_EXCERPTED PASSAGE_:

· · · · · · ·

One of the topics I don't really see being addressed is questions you, the interviewee, can ask of the interviewer when it's your turn. As an interviewee, you're probably preparing yourself for the technical questions you're likely to face, but there are other aspects to the role.
I was once in a role where an organization was trying to start a consulting arm, so they hired a manager and one or two technical folks in each of two offices. Not long after starting, I found that the analyst in the other office was going to conduct a pen test for a customer; that analyst had previously worked at ISS, where they'd installed the RealSecure IDS product for that customer. I won't bore you with the drama, but suffice to say that I was able to get a copy of the "pen test" report; the engagement amounted to nothing more than running ISS's Internet Scanner product against the customer systems. As our team hadn't generated revenue yet, we didn't have any licenses for ISS's, nor anyone else's products. As such, the license used to run Internet Scanner was hacked, which the RealSecure product could detect. I gave notice after I found out that management had no intention of addressing the issue.
So, a question to ask interviewers at both the technical and management level is, you find out that tools were used on an engagement without valid licenses...what do you do?
Other questions you could ask include:
You find out that tools used on an engagement were run outside the bounds of the license agreement; what do you do?
You find out that a DFIR report or SOC ticket (depending upon the role you're interviewing for) submitted to a customer is grossly incorrect; not just "it could be misinterpreted" but what was reported to the customer was just flat out wrong. What do you do?
As the interviewee, the answers to these questions will give you insight into what to expect at the organization, should you accept an offer.
However, interviewers can also ask these questions, and gain insights themselves.
And yes, these questions are based on my experiences in the field.

· · · · · · ·

Records contained in a dataset:
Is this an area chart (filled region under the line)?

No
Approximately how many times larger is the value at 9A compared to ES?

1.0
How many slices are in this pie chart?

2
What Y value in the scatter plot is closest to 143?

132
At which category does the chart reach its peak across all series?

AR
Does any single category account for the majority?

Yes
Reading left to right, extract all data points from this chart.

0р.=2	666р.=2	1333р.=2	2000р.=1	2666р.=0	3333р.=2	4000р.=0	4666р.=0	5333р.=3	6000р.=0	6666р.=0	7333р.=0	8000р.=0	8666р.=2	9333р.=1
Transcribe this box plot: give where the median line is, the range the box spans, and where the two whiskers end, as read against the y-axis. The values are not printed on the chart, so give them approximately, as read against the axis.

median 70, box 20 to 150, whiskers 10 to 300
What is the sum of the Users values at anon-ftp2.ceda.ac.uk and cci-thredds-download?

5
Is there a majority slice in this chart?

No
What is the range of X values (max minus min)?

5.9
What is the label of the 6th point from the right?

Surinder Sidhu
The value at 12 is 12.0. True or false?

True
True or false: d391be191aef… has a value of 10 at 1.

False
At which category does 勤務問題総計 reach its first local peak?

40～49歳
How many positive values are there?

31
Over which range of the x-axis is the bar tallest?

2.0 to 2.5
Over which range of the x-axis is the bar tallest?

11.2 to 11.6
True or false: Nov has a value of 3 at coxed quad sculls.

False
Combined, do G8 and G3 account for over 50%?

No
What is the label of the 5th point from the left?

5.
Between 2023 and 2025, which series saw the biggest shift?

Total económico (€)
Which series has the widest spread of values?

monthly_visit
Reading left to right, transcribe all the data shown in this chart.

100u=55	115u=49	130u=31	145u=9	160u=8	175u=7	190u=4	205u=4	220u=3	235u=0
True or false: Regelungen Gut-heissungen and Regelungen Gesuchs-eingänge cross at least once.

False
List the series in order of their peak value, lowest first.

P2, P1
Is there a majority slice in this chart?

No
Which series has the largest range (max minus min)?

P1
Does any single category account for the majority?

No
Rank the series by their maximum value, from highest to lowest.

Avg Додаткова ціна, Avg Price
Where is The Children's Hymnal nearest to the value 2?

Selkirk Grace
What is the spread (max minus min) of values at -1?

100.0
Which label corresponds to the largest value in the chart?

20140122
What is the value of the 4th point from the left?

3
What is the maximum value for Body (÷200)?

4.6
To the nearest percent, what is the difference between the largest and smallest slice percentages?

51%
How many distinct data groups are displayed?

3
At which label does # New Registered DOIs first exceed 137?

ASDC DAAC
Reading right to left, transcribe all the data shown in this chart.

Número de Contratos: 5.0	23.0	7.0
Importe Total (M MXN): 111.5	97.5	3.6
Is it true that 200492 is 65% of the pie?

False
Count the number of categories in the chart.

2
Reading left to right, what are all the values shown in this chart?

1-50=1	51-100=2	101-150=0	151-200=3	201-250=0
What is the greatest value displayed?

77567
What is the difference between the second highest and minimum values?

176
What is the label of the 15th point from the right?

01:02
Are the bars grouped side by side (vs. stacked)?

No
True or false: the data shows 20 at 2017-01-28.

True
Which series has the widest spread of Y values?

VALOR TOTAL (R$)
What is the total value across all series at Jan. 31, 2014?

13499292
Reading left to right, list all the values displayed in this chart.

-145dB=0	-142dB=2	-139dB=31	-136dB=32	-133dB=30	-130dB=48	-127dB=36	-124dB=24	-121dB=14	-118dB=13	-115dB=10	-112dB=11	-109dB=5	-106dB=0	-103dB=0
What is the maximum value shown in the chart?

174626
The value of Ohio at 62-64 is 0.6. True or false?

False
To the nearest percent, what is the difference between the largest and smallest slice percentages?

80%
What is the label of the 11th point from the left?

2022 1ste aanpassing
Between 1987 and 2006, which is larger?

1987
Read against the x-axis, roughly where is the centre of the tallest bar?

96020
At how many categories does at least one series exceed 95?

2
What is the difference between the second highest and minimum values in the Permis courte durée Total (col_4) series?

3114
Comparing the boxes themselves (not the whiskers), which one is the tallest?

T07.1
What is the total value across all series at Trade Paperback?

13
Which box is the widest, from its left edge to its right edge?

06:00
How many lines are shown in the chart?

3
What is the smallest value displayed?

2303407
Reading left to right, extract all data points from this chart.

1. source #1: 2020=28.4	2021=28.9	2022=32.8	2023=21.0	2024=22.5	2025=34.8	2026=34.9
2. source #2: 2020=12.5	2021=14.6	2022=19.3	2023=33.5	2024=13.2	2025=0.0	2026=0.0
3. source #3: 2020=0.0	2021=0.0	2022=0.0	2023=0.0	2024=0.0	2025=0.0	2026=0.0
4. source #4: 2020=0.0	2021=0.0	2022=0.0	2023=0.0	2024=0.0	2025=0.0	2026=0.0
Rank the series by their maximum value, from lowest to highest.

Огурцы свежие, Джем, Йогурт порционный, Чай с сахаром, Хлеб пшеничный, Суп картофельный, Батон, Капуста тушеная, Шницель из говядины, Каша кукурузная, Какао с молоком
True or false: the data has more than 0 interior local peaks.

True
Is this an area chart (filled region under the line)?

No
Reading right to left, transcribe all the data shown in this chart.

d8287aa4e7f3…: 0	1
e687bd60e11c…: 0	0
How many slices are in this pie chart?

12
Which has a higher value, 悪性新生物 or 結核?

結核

· · · · · · ·

Reproduce word for word the part of the interview questions text from "Other questions you" to "wrong. What do you do?".

_ANSWER_:
Other questions you could ask include:
You find out that tools used on an engagement were run outside the bounds of the license agreement; what do you do?
You find out that a DFIR report or SOC ticket (depending upon the role you're interviewing for) submitted to a customer is grossly incorrect; not just "it could be misinterpreted" but what was reported to the customer was just flat out wrong. What do you do?